102. The method of claim 100, wherein said storage protein is selected from the group consisting of hydroxynitrile lyases, arachins, avenins, cocosins, conarchins, concocosins, conglutins, conglycinins, convicines, crambins, cruciferins, cucurbitins, dioscorins, edestins, excelesins, gliadins, glutens, glytenins, glycinins, helianthins, hordeins, kafirins, legumins, napins, oryzins, pennisetins, phaseolins, prolamines, psophocarpins, secalins, sporamins, tryspsin inhibitors, vicilins, vicines, and zeins.

103. The method of claim 100, wherein said transgenic plant is selected from the group consisting of transgenic Cassava (Manihot esculenta), transgenic Sorghum (Sorghum vulgare), transgenic Flax (Linum usitatissimum), transgenic Lima beans (Phaseolus lunatus), transgenic Giant taro (Alocasia macrorrhizos), transgenic Bamboo (Bambusa arundinacea), transgenic Apple (Malus spp.), transgenic Peach (Prunus persica), transgenic Nectarine (Prunus persica var nucipersica), transgenic Cherry (Prunus spp.), transgenic Bitter almond (Prunus dulcis), transgenic raspberry, and transgenic crabapple.

104. The method of claim 100, wherein said promoter is a potato class I patatin promoter.

105. The method of claim 100, wherein said promoter has at least 80% nucleotide sequence identity to class I patatin promoter having the nucleotide sequence shown in SEQ ID NO:13.

106. A transgenic plant, or part or progeny thereof, produced by the method of claim 100.
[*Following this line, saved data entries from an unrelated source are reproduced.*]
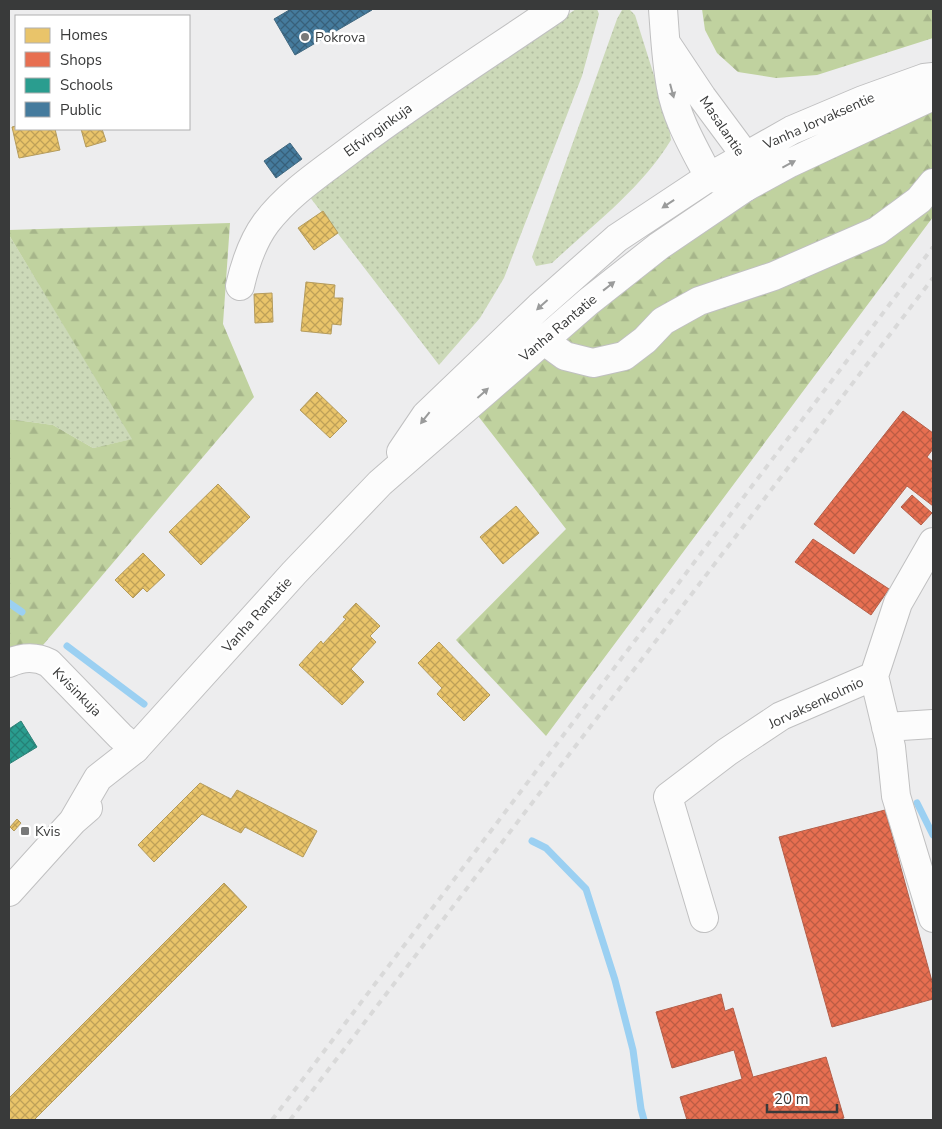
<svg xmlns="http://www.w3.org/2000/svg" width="942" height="1129" font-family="'Nunito Sans',sans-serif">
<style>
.grass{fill:url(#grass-dots)}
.forest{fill:url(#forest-firs)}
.homes{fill:url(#homes-cross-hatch);stroke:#b49b5c}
.shops{fill:url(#shops-cross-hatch);stroke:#b35f4a}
.schools{fill:url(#schools-cross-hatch);stroke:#2e7f76}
.public{fill:url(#public-cross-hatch);stroke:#41687f}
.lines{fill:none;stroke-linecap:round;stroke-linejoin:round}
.stream{stroke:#9bd0f2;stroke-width:7}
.minor-casing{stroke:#c0c0c1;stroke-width:30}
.major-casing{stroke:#c0c0c1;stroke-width:30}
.minor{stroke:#fcfcfc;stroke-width:28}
.major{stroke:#fcfcfc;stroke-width:28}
.rail{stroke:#d9d9d9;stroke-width:4;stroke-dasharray:6 6;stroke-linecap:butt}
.oneway{fill:#9a9b9b}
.poi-dot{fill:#787979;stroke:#fff;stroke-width:2}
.labels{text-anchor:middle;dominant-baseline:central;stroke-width:5;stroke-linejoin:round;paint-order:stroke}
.poi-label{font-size:14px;fill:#393a3a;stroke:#fff;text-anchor:start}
.street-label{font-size:14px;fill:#393a3a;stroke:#fff}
</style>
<defs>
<pattern id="grass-dots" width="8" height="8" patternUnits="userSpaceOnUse" patternTransform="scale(1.25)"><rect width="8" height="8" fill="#ccd9b8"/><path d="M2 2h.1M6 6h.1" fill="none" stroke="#b0bb9f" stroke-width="1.8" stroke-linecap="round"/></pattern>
<pattern id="forest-firs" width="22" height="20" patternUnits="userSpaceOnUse" patternTransform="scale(1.25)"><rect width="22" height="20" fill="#c0d29f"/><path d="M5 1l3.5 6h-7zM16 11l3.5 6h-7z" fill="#a6b58a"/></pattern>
<pattern id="homes-cross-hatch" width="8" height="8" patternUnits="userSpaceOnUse" patternTransform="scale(1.25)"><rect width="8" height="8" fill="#e9c46a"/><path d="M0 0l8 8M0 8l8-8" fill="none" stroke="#bea058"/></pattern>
<pattern id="shops-cross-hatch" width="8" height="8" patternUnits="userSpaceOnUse" patternTransform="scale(1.25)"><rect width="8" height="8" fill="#e76f51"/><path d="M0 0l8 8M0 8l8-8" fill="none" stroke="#bc5c44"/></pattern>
<pattern id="schools-cross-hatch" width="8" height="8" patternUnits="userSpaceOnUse" patternTransform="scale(1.25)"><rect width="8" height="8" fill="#2a9d8f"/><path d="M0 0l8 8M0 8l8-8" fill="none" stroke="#258176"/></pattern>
<pattern id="public-cross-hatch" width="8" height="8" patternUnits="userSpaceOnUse" patternTransform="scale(1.25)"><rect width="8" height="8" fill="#457b9d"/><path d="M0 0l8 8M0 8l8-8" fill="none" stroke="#38607a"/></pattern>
</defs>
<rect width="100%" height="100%" fill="#ededee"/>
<!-- grass -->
<path class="grass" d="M576,9H597L599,14L582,76L504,278L480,318L439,365L309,196L414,120Z
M629,9L635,15L668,120L671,140C641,189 594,224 552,263L536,266L532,257L617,19L622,10Z
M9,235L133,439L93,448L53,425L9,419Z"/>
<!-- forest -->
<path class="forest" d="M702,9H933V38L817,75L776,78L738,72L717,53L705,30Z
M933,106V217L546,736L456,640L566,529L475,412L709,219Z
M230,223L223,324L254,397L43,645L9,654V419L53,425L93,448L132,439L9,235V230Z"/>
<!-- homes -->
<path class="homes" d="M16,126V129H55L60,150L19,158L12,127Z
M81,129H102L106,141L86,147Z
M323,211L338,233L314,250L298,228Z
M306,282L335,285L334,298H343L341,325L332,324L331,334L301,331Z
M272,293L273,322L255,323L254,294Z
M317,392L347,421L330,438L300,410Z
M218,484L250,517L201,565L169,532Z
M516,506L539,533L503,564L480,537Z
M143,553L165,575L147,592L143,588L133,598L115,580Z
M356,603L380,626L370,636L376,642L351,669L364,682L342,705L299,665L321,641L323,644L346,619L343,617Z
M439,642L490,695L464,721L437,694L442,688L418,663Z
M200,783L231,799L237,790L317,831L303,857L245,827L241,833L202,814L154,862L138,845Z
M17,819L21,823L14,831L10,827Z
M224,883L247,907L34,1120H9V1098Z"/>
<!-- shops -->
<path class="shops" d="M903,411L933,433V449L927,457L933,462V506L907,486L854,554L814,524Z
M912,495L932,513L921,525L901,507Z
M813,539L889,589L871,615L795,562Z
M885,810L933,985V999L832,1027L779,837Z
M721,994L725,1011L733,1008L753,1077L826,1057L844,1118L837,1120H687L680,1097L742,1079L734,1050L672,1068L656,1012Z"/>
<!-- schools -->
<path class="schools" d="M21,721L37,747L9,764V729Z"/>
<!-- public -->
<path class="public" d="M291,9H371L372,10L295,55L274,19Z
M290,143L302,159L276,178L264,161Z"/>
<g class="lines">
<!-- stream -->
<path class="stream" d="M9,603L22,612
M67,646L144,704
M917,803L933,835
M532,841L546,848L586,889L615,980L633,1050L641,1109L644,1120"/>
<!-- minor casing -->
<g class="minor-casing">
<path id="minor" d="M663,9C665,35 666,61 671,87C676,118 694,148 709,177L746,187L745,155L702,97L666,43
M240,286C245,264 252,242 266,223C288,194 320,173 349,151C415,101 486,56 555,9
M543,340L565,356L593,363L624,356L645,340L663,321L699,301L774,276L877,231L919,200L933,183
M9,663C23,657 35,656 49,663L120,736L135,749
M874,676L891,747L896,796L933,918
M886,727L933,724
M704,918L668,797L727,752L781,716L874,676L898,603L933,542"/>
</g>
<!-- major casing -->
<g class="major-casing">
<path id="major" d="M401,452L426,415L539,307L617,238L709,177L792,130L863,100L924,78L933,77
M73,821L98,778L135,749L294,573L380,483L588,302L659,246L746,187L790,163L933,96
M9,892L73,821L88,808"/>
</g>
<!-- minor -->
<use href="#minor" class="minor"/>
<!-- major -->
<use href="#major" class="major"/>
<!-- rail -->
<path class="rail" d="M272,1120L933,247
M290,1120L933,278"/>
</g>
<!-- one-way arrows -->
<defs><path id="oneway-solid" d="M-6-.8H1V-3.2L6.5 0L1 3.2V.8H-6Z" transform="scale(1.25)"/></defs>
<g class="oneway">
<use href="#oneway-solid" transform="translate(672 91) rotate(75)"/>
<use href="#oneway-solid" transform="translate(789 164) rotate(-28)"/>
<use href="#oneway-solid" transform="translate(668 204) rotate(146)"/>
<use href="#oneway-solid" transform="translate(609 286) rotate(-38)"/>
<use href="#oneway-solid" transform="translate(542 305) rotate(138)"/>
<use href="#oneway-solid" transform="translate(483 393) rotate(-42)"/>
<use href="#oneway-solid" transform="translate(425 418) rotate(128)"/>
</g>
<!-- markers -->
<g class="poi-dot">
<circle cx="305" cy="37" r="5"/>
<rect x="20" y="826" width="10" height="10" rx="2.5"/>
</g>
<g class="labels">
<!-- poi labels -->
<g class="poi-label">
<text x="315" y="37">Pokrova</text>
<text x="35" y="831">Kvis</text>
</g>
<!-- street labels -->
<g class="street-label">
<text transform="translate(819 121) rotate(-24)">Vanha Jorvaksentie</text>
<text transform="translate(722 126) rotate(56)">Masalantie</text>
<text transform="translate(378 130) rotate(-36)">Elfvinginkuja</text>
<text transform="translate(558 328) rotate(-40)">Vanha Rantatie</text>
<text transform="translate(257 615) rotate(-48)">Vanha Rantatie</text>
<text transform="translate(77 692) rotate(45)">Kvisinkuja</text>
<text transform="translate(816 703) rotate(-25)">Jorvaksenkolmio</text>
</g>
</g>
<!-- border -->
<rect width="942" height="1129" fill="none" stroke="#393a3a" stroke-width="20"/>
<!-- legend -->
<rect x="15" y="15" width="175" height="115" fill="#ffffff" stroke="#b0b0b0"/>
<rect x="25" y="28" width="25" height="15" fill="#e9c46a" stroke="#b0b0b0"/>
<text x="60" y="40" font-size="15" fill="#393a3a">Homes</text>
<rect x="25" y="52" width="25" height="15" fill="#e76f51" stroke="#b0b0b0"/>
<text x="60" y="65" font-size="15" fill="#393a3a">Shops</text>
<rect x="25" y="78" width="25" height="15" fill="#2a9d8f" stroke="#b0b0b0"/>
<text x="60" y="90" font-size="15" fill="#393a3a">Schools</text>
<rect x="25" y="102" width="25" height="15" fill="#457b9d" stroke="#b0b0b0"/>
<text x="60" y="115" font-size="15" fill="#393a3a">Public</text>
<!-- scale -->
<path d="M767 1104v8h70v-8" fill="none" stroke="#393a3a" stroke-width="2.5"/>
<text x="774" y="1104" font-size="15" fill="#393a3a" stroke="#ffffff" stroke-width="4" paint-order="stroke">20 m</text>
</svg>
107. A method of decreasing the cyanide content of a plant that produces cyanogenic glucosides, comprising:

i) transforming said plant with at least one nucleic acid molecule comprising a promoter preferentially active in a root or storage organ operatively linked to at least one transgene that encodes a plant hydroxynitrile lyase, to produce a transgenic plant;

ii) selecting said transgenic plant comprising said at least one transgene; and

iii) growing said transgenic plant to produce a plant exhibiting decreased cyanide content when compared to an equivalent non-transgenic plant grown under similar conditions, wherein said promoter drives expression of said hydroxynitrile lyase substantially exclusively in roots or tubers of said transgenic plant.

108. The method of claim 107, wherein said hydroxynitrile lyase is targeted to apoplasts of cells of said transgenic plant.
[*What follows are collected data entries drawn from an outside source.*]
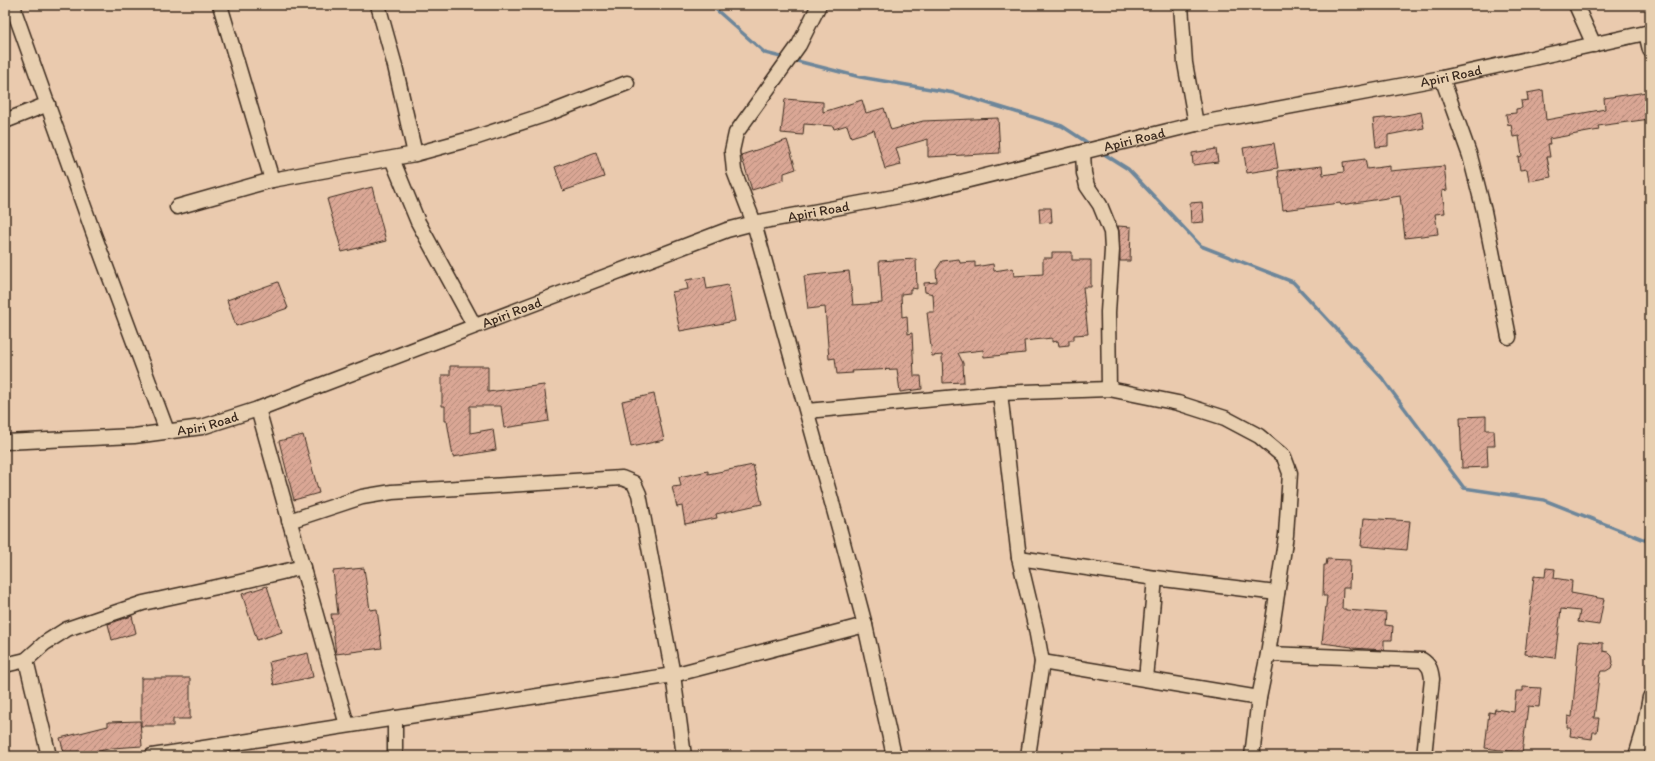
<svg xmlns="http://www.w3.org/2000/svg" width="1655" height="761" font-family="Itim,sans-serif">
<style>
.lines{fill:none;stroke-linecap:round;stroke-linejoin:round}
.stream{stroke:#6d869a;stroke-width:3.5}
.building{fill:url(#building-hatch);stroke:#3b2a1e}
.minor-casing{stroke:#3b2a1e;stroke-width:17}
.minor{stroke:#e8cfb0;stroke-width:14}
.labels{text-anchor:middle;stroke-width:3;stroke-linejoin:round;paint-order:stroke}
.street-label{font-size:14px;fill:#3b2a1e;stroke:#e8cfb0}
</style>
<defs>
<pattern id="building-hatch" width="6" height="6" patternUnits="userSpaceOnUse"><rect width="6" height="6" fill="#daa795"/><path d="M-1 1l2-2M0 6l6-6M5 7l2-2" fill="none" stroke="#b28879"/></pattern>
</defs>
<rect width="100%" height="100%" fill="#eacaae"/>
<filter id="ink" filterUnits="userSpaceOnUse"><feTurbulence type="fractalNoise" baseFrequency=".025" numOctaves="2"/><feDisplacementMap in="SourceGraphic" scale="8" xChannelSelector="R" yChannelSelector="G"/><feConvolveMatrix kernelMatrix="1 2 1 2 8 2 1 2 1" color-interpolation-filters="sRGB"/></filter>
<g filter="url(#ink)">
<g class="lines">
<path class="stream" d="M711 5 765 53 785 58
M793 60 860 77 954 93 1062 126 1091 145
M1101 152 1128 169 1201 246 1293 282 1382 378 1464 488 1544 500 1650 542"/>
</g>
<path class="building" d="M1543 90 1546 120 1605 109 1604 98 1647 92 1650 119 1598 126 1599 130 1549 139 1550 144H1548L1550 157H1547L1551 177 1529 181 1527 169 1520 170 1518 157 1522 156 1519 136 1513 137 1511 124 1508 125 1506 114 1516 113V109L1522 108 1521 101 1528 100 1527 93Z
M785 99 823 102V112L862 100 866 113 884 108 891 130 923 121 998 118 1000 153 928 157V139L896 148 901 165 885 169 874 130 851 137 847 125 834 129 833 126 804 124 803 135 781 133Z
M1421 112 1424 128 1388 135V146L1376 147 1373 119 1396 117Z
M787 140 796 169 784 173V180L752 190 741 155Z
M1274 143 1278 168 1247 173 1243 148Z
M1216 149 1218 162 1193 165 1192 153Z
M596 152 604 177 563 191 555 167Z
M1365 159 1367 169 1390 166V171L1444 166 1447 190 1442 191 1445 213 1435 214 1438 234 1405 238 1400 196 1341 205 1340 203 1283 210 1278 171 1322 166 1323 175 1344 172 1343 162Z
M372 187 386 241 342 252 327 199Z
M1202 202 1204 222 1191 223 1190 203Z
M1039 208H1051L1052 222 1040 223Z
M1118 226 1131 227 1130 261H1120L1119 232Z
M1052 252H1072V260H1091V287H1083L1088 334 1074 335V340H1069V345L1059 346 1058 341 1052 342V338L1024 341 1025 353 984 357 983 350 958 353 963 363 964 382 943 383 942 355 932 356 927 312H934L933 294 925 292 924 283 937 282 936 270 942 261 959 259 960 263 975 262V267L993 264 994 271 1013 268 1014 276 1043 274V258H1052Z
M916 259 917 289 912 288V290H910V293L901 294 902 317 907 316 908 334 912 333 914 376H921L922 389 900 392 897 369 852 371 853 373 837 374 835 358 829 359 825 307 808 309 804 276 849 271 853 305 882 303 879 261Z
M705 277 707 289 728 285 735 321 680 331 672 292 688 289 686 280Z
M278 282 288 308 236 326 227 300Z
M450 366H488V392L544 385 549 421 504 428 501 406H470V433L493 429 496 450 453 457 447 421H445V406H442V375H450Z
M654 394 664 440 631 447 622 401Z
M1486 416V430H1494L1495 446H1487L1488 467 1462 468 1460 417Z
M303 435 319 493 294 500 279 441Z
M753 465 762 504 716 514 717 518 685 524 682 506 677 507 672 487 681 486 679 477 708 471V474Z
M1364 518 1410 521 1407 550 1361 546Z
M1327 559 1350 560 1349 588H1343L1342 609H1346V610L1386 613 1385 625 1393 626 1392 640H1384V650L1352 648V647L1322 643 1327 596H1323L1324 565H1326Z
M364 568 370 610 377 609 382 648 336 654 331 614H338L333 571Z
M1546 568 1555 569 1554 578 1572 581 1571 593 1604 599 1599 625 1578 622 1580 611 1561 609 1555 658 1525 654 1534 576 1545 577Z
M267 586 282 632 257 640 242 594Z
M132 616 136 633 112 640 108 624Z
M1579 641 1603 643V651L1608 652 1612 656 1613 662 1611 668 1606 671H1601L1599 677 1594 718H1599L1597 732H1593L1592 739 1570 736 1571 728H1567L1568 716 1572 717Z
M308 653 313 677 274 685 269 662Z
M141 678H190V719H173V726H141Z
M1523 687 1541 688 1539 707 1528 706 1522 753 1485 748 1489 712 1494 713 1495 709 1514 712 1516 691H1523Z
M140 721 142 746 112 748 79 756H65L60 738 108 726V722Z"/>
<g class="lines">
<defs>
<g id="minor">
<path d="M14 5 15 13 93 232 167 431"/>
<path d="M220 5 272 180"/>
<path d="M378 5 395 66 415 154"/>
<path d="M819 5 799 45 736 133 732 151 734 171 754 223 841 535 865 625 894 756"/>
<path d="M1181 5 1185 63 1196 124"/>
<path d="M1576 5 1594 45"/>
<path d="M1646 33 1650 50"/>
<path d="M1442 78 1470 156 1484 211 1509 337"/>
<path d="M5 121 48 104"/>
<path d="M1083 152 1084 173 1087 186 1100 205 1111 232 1112 250 1108 312 1109 389"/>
<path d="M392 159 418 222 474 325"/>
<path d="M177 207 272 180 415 154 474 138 547 114 627 83"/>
<path d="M1000 393 1019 558 1036 629 1042 662 1028 756"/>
<path d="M258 409 347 725"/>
<path d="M807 411 1000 393 1109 389 1178 403 1225 418 1259 436 1284 457 1290 473 1286 535 1268 654 1259 698 1252 756"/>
<path id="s1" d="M5 442 134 436 202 427 258 409 727 230 754 223 916 193 1196 124 1442 78 1650 32"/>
<path d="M289 521 362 497 392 492 622 478 634 483 639 494 673 675 684 756"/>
<path d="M1019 558 1155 578 1277 593"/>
<path d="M1268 654 1422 660C1430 665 1431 671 1432 679L1424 756"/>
<path d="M1042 662 1259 698"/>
<path d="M5 665 26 660"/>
<path d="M1146 679 1155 578"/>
<path d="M49 756 26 660 45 643 67 629 143 603 240 582 303 567"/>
<path d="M152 756 673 675 865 625"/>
<path d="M395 756V718"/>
<path d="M1636 756 1643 733 1650 697"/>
</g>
</defs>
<use href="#minor" class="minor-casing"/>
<use href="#minor" class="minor"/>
</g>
</g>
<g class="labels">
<g class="street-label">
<text dy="5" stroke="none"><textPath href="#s1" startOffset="1499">Apiri Road</textPath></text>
<text dy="5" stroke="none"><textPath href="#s1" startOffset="1176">Apiri Road</textPath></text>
<text dy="5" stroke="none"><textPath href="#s1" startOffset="852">Apiri Road</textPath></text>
<text dy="5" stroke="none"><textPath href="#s1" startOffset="528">Apiri Road</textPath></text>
<text dy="5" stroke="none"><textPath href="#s1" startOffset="204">Apiri Road</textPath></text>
</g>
</g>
<rect width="1655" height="761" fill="none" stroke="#e8cfb0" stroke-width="20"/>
<rect x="10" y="10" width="1635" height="741" fill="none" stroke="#3b2a1e" stroke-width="1.5" filter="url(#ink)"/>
</svg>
109. The method of claim 107, wherein said transgenic plant is selected from the group consisting of transgenic Cassava (Manihot esculenta), transgenic Sorghum (Sorghum vulgare), transgenic Flax (Linum usitatissimum), transgenic Lima beans (Phaseolus lunatus), transgenic Giant taro (Alocasia macrorrhizos), transgenic Bamboo (Bambusa arundinacea), transgenic Apple (Malus spp.), transgenic Peach (Prunus persica), transgenic Nectarine (Prunus persica var nucipersica), transgenic Cherry (Prunus spp.), transgenic Bitter almond (Prunus dulcis), transgenic raspberry, and transgenic crabapple.

110. The method of claim 107, wherein said promoter is a potato class I patatin promoter.

111. The method of claim 107, wherein said promoter has at least 80% nucleotide sequence identity to class I patatin promoter having the nucleotide sequence shown in SEQ ID NO:13.

112. A transgenic plant, or part or progeny thereof, produced by the method of claim 107.